Latin American countries rank at the top of the list of foreign nationals searching for South Florida Homes online in December. Colombia is #1 representing 10.5% of foreign web searches followed by Venezuela at No. 2 with 8.1 %. These countries are experiencing some political instability in which may be a contributing factor. Argentina rounds out the Top 3 with 7.1 %.
Last year, Colombia and Canada home buyers made the third-most international home purchases in South Florida at 9%. Foreign investors spent $7.1 Billion on South Florida homes in 2017 up nearly 15 percent from the previous year’s $6.2 billion. Miami is a top U.S. destination for foreign investors: a recent report found that eight of 10 properties sold above $1 million are owned by someone outside of the country.
Canadians were again hungry for South Florida homes with the fourth biggest share of foreign interest in December, followed by Brazil and Peru.
Check out the full list:
- Colombia: 10.5%
- Venezuela: 8.1%
- Argentina: 7.1%
- Canada: 7%
- Brazil: 5.4%
- Peru: 3.9%
- India: 3.8%
- Spain: 3.4%
- Philippines: 3.3%
- Dominican Republic: 2.9%
In the last two months, a noticeable increase in sales activity is coming from Mexican investors.
Several have just purchased multimillion-dollar units at the Ritz-Carlton Residences in Sunny Isles Beach and at Prive at Island Estates in Aventura. And one Mexican investor is under contract to acquire three Walgreens-leased properties for nearly $20 million. The buyer’s reason? The populist government in Mexico will win the election and that will generate volatility.

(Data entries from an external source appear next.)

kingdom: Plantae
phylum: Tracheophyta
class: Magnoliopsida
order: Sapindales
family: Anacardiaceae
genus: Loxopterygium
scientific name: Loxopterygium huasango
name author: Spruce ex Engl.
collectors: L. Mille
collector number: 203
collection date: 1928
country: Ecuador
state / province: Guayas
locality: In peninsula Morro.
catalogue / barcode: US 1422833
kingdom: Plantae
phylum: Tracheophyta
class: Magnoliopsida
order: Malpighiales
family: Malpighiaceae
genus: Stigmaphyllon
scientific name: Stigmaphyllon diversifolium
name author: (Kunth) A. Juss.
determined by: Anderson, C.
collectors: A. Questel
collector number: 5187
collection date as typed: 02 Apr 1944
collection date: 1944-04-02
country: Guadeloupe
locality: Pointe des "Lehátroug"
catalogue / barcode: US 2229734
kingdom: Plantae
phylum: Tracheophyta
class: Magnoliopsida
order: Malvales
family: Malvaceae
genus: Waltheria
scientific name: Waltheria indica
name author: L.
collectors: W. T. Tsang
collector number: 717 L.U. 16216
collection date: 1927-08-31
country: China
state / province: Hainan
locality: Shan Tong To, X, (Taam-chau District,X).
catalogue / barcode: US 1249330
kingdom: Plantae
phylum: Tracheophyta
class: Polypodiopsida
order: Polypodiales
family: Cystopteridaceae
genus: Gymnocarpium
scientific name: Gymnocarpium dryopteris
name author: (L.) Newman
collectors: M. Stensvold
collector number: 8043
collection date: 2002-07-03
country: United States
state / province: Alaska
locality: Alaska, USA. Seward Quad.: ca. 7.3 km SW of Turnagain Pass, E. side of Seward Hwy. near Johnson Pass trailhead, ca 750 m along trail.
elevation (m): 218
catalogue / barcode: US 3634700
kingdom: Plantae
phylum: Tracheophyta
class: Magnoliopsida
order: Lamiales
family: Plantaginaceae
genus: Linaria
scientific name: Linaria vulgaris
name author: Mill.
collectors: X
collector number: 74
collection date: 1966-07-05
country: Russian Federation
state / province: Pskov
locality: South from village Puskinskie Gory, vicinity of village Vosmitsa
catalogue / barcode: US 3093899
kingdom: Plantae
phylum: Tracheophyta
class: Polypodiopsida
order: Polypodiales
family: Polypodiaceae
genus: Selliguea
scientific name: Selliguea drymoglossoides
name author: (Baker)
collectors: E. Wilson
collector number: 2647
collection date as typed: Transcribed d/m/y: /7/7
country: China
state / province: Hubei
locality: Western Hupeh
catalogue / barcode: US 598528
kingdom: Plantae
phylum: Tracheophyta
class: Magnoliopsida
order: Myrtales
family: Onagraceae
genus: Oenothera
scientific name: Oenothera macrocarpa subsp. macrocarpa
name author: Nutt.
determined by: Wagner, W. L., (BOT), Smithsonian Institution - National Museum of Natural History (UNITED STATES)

That uncertainty surrounding Mexico’s upcoming presidential election — which is still months away — has contributed to an increase in overall real estate investments into South Florida, industry experts say. More is likely to come.
Any major political race in Latin America typically leads to a flurry of deals in Miami and its neighboring counties, as investors turn to the American markets for more stability, brokers say. But the July presidential election has stirred particular anxiety, and with it more acquisitions in South Florida from those investors.
People with money in Mexico have real money, and they are looking for places they can put it. If Lopez Obrador wins, more wealthy Mexicans could move their money to the U.S. South Florida is looking awfully good for a lot of people to hedge their bets with investment properties.
Mexican buyers on the hunt
Developer Rodrigo Azpurua has seen a significant uptick in interest from Mexican buyers looking to put their capital to work on his projects. Azpurua, CEO of Riviera Point Development Group, said about 60 percent of the calls he’s received over the last month or so have been from Latin America, including 30 percent from Mexico. That’s far above what he would ordinarily handle in the same time frame. Many calls have also come from Colombia, which remains unstable despite a recent ceasefire between the government and rebel forces; and Venezuela, where conditions have become desperate for much of the population.
Office property and hotels in Miami and Orlando using EB-5 funding, is seeking $6 million from 12 investors to build a La Quinta Inn & Suites in Orlando. The firm has signed on more Mexican investors since January, Azpurua said. And out of the 20 investors funding a Radisson RED near Miami International Airport, six are from Mexico, a marked increase from prior years.
Intending to seize on that buying interest, Riviera Point will increase the number of seminars it organizes in Mexico City in March through May, to attract more Mexican investors for its U.S. projects.
In the U.S., Mexican investors have traditionally done much of their business in Texas, California and Florida, states with substantial Mexican populations. In Florida, Mexico is the 10th biggest foreign investor. It peaked in 2008 and 2009 at 2.4 percent, before falling to 0.5 percent in 2013. It was back up to 2.1 percent last year, according to Florida Realtors.
Last year, Mexican citizens purchased $284 million of South Florida homes, about 4 percent of all foreign investment in the region, according to the Miami Association of Realtors.
The Mexicans want to keep having the same lifestyle as living in Mexico with the security of living in the U.S. The cycle of instability has led his buyers to “have one foot out of Mexico in case something happens.”
Still, others don’t believe the coming presidential election will have a lasting impact on investment in the region. Antonio Hanna Grayeb, a longtime real estate broker in Mexico, said there may be a slight increase in sales activity flowing into South Florida, but “investment is the same every election cycle.” Grayeb is also president of FIABCI-Americas, a federation of international real estate associations. Though Mexicans have been turned off by President Trump’s rhetoric, they have for the most part moved on, he said.
Veronica Cervera Goeseke, CEO of Cervera Real Estate, added that the real estate investment shift to Miami has been two decades in the making. Goeseke spoke earlier this month from Mexico, where she was selling the luxury condo tower Elysee Miami in Edgewater.
Miami may have long been considered a safe haven for Mexico’s real estate-buying elite, but what’s happening now is different, Arnaud maintained. If the leftist candidate wins the presidency, Arnaud added, those investors will jump into the market.
“Everyone is trying to pull the trigger,” he said. “If Lopez Obrador gets elected, we will see a lot of buyers from Mexico.”